++++ Document source ++++
Bad World de Warren Ellis : si Spider Jerusalem écrivait sur la bizarrerie du réel

chronique

Dans les projets de l'éditeur associatif Komics Initiative, qui s'attache, avec conviction, à combler les manques de l'importation séquentielle en France, on retrouve un doublé d'inédits de l'auteur Warren Ellis. Un nom ronflant sur le papier, associé à une poignée de classiques dans et en dehors de la culture super-héros. 

Suivre le chemin tracé de la bibliographie dense de Warren Ellis, c'est prendre une route qui part de 2000AD et Doctor Who dans l'Angleterre natale du bonhomme, puis serpenter entre Vertigo, Marvel et Image Comics plus récemment pour une pile de chefs d'oeuvres qui ne cesse de prendre en épaisseur. Quelques essais en chroniqueur dans le journalisme, une collection de prix et de récompenses et un crédit à l'écriture sur la série Castlevania de Netflix et sur le jeu Dead Space de Visceral Games. On pourrait en faire un macaron à floquer sur une couverture d'ailleurs, puisqu'en définitive, beaucoup de gens ne le savent pas.
 
Warren Ellis est surtout, aux yeux de beaucoup de gens, l'auteur de Transmetropolitan, un comics entamé chez Helix et déplacé chez Vertigo, où beaucoup de lecteurs s'amusent à trouver, chaque année, de nouvelles correspondances avec le présent. L'oeil affûté de l'auteur, posé sur les mécaniques sociétales et politiques, aura prédit quelques petits détails qui se seront retrouvés à de maintes reprises dans le futur - devenu, par la force des lois naturelles, le présent. 
 
Un président jouant sur une image sympathique, souriante et amicale pour dissimuler un ego surdimensionné, et plus intéressé par le contrôle et le renforcement des inégalités que par le bien commun, par exemple, quoi que l'Amérique ne soit plus forcément concernée par le danger du Sourire et de son envie de plaire à tous. D'ailleurs, difficile de dire que Warren Ellis avait inventé quoi que ce soit, tant les politiciens outre-Atlantique auront été nombreux à trouver une figure d'équilibre entre la proximité bonhomme d'un Kennedy et la brutalité politique d'un Nixon. Un modèle serait à définir en la matière. L'auteur avait cependant, et peut-être avant les autres, prévu le retour des nazis.

 

Avec Transmetropolitan, Ellis convoque la figure d'un journaliste directement inspiré par l'immense Hunter S. Thompson. Un autre fou qui aura passé sa vie et sa carrière à dresser des ponts entre journalisme et littérature, jetant aux orties le devoir d'objectivité pour commenter, du haut d'un buvard de LSD et à l'abri de ses verres de lunettes venus renforcer l'attrait du personnage, une actualité souvent inquiétante, voire préoccupante. Spider Jerusalem aura forgé, qu'il le veuille ou non, la signature de Warren Ellis dans ses chroniques sur la vie réelle. 

En tant que journaliste, activiste ou simple blogueur, une triple casquette de rigueur pour un auteur fou de travail, fou de création ou tout simplement fou, selon l'humeur du jour et l'état du moral. Aussi, n'espérez pas, en vous procurant Bad World, retrouver le scénariste professionnel et talentueux qui vous aura livré les merveilleuses Trees, Cemetary Beach, Moon Knight ou Hellblazer. Du moins, pas en surface.
++++ Entrées à examiner ++++
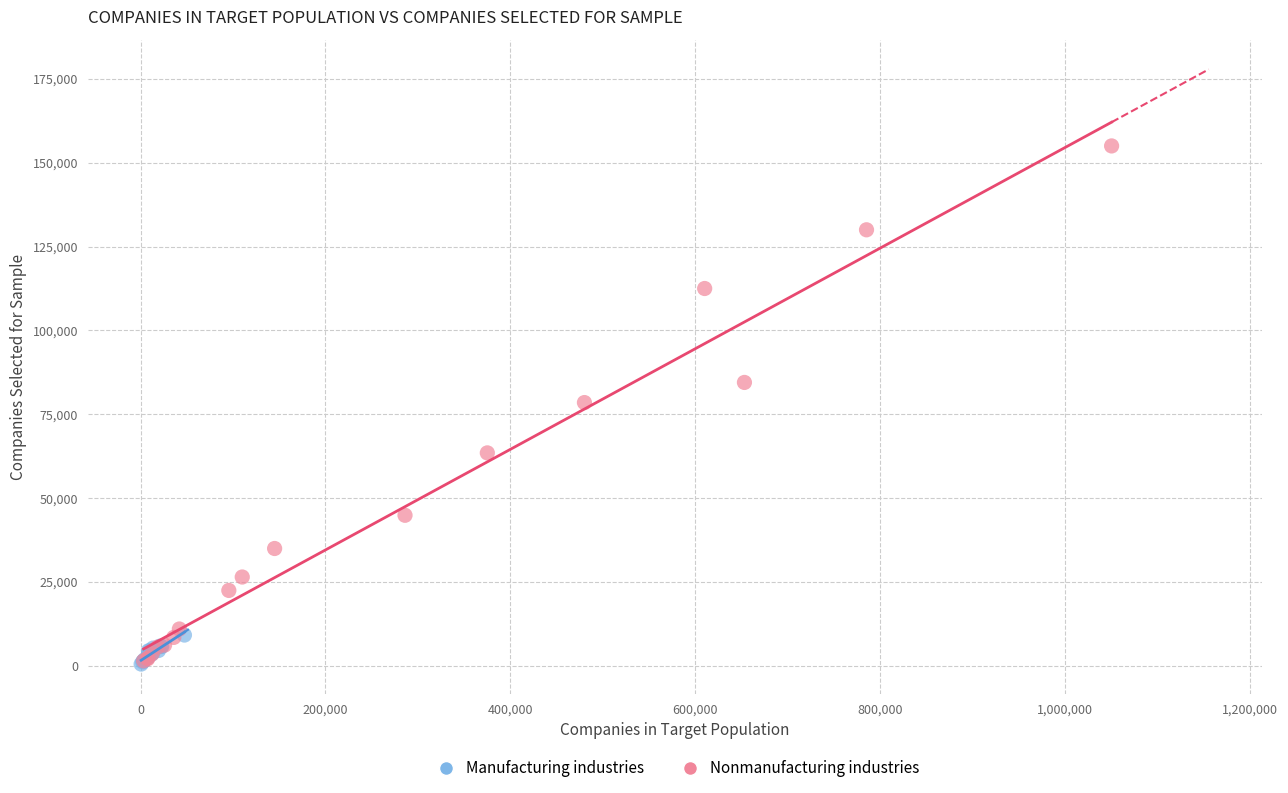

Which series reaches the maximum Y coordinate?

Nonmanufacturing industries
++++
++++ Entrées à examiner ++++
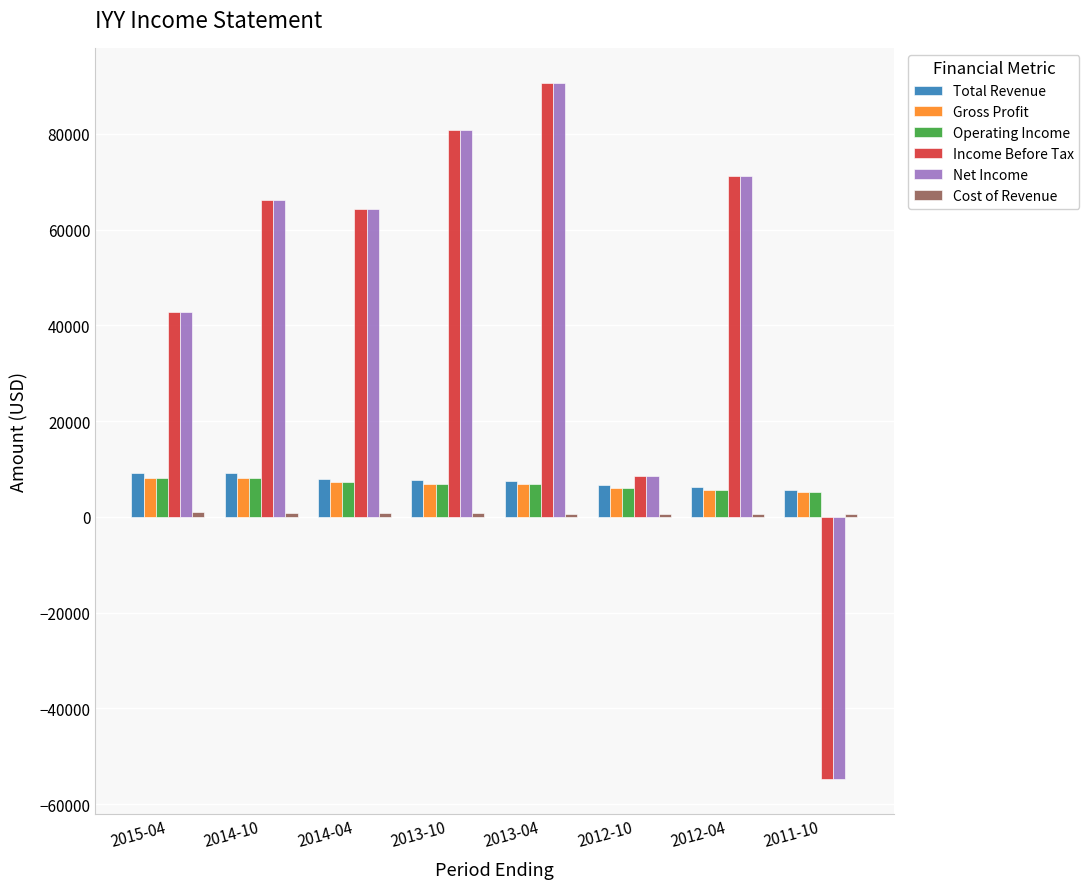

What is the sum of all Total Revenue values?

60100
++++
_Consignes_:
1. D'après la chronique, quel journaliste a directement inspiré le personnage principal de Transmetropolitan ?
2. Recopiez la chronique de « Dans les projets » à « la culture super-héros. ».
3. Selon la chronique, pourquoi les crédits de Warren Ellis sur Castlevania et Dead Space pourraient-ils faire l'objet d'un macaron sur une couverture ?
Les entrées n'interviennent pas ici.

_Réponses_:
1. Hunter S. Thompson.

2.
Dans les projets de l'éditeur associatif Komics Initiative, qui s'attache, avec conviction, à combler les manques de l'importation séquentielle en France, on retrouve un doublé d'inédits de l'auteur Warren Ellis. Un nom ronflant sur le papier, associé à une poignée de classiques dans et en dehors de la culture super-héros.

3. Beaucoup de gens ignorent que Warren Ellis a écrit pour la série Castlevania de Netflix et pour le jeu Dead Space.